The Corydon Snow is a novel, but historically accurate as the best of my research would allow. While the characters and situations are fictional, they are set in a background of actual events. Most of the situations are based on either written memiors, or my interviews with retired crewmen, both Merchant Marine and US Navy. Though sometimes incredible, these fictional events are well in keeping with the true heroisms of the US Merchant Fleet in World War II.


My Book Review:

This was an excellent book, well-written, as I have found to be the case with novels written by Richard Whitten Barnes. Among the storyline with its interesting cast of characters, I was able to reap out the grains of the true challenges and missions of the US Merchant Marine. They weren't just a transport service. They were often at the mercy of the US Navy as orders were given, orders were changed and demands to sail into the thick of battle were issued. For, when the "front" was moved as the islands of the Pacific were conquered, the US Merchant Marine were required to load, haul and unload the infrastructure of the military bases and command centers to the new front.

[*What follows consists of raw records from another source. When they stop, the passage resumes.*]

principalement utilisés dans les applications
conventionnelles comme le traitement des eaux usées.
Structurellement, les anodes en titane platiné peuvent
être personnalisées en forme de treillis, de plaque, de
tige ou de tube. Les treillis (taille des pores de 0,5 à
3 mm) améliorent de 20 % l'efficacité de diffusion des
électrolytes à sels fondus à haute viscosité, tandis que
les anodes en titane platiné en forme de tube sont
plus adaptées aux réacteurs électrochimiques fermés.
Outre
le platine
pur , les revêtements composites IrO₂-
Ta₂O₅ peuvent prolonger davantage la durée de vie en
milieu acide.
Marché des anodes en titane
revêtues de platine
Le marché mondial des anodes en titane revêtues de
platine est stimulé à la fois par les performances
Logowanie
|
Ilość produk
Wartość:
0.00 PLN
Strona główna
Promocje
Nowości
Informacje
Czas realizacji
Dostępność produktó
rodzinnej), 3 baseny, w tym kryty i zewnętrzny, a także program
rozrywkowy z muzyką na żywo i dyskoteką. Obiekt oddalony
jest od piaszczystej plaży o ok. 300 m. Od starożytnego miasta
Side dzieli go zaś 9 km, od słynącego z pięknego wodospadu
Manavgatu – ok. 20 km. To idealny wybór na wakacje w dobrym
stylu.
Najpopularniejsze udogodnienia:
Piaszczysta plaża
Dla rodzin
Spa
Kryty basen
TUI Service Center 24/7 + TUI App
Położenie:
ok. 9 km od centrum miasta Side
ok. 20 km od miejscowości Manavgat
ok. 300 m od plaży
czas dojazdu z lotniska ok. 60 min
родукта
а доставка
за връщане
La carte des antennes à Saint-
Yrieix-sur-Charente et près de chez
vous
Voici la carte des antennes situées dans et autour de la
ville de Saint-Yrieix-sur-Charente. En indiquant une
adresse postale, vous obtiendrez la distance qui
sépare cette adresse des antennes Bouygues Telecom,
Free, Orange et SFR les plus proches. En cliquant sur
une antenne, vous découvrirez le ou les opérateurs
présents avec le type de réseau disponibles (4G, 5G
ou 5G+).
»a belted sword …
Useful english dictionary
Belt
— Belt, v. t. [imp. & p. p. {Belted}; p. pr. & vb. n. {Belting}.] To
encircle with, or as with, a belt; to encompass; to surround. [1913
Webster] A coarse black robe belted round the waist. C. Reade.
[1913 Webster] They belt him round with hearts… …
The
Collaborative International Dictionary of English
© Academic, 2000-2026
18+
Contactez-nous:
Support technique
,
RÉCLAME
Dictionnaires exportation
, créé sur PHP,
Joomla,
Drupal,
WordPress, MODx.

I enjoyed the array of characters in this book, from the responsible, to the whacko, to those who were there under duress because their alternative had been to go to prison. As usual, the characters were engaging in and of themselves, which enhanced the plot. Even the young Japanese pilot, Naoki Tamuro, was a sympathetic character even though he was the enemy.

I recommend this book not only because it is an interesting and engaging story, but because it will help give the reader a much better understanding of the challenges of the merchant marine service, the US Navy role in protecting them, and the degree of danger they worked in as they transported goods for the military services.  

About the Author:

Richard Whitten Barnes is a native Chicagoan, graduating as a chemist from Michigan State University. He is now retired from a career in international chemical sales and marketing, which has taken him all over the world. Barnes is a veteran of the U.S. Army 82nd Airborne Division and an avid sailor. He lives in Lake Wylie, S.C., but spends summers with his wife Marg and dog Sparty at their cottage on St. Joseph Island, Ontario, on the shores of Lake Huron.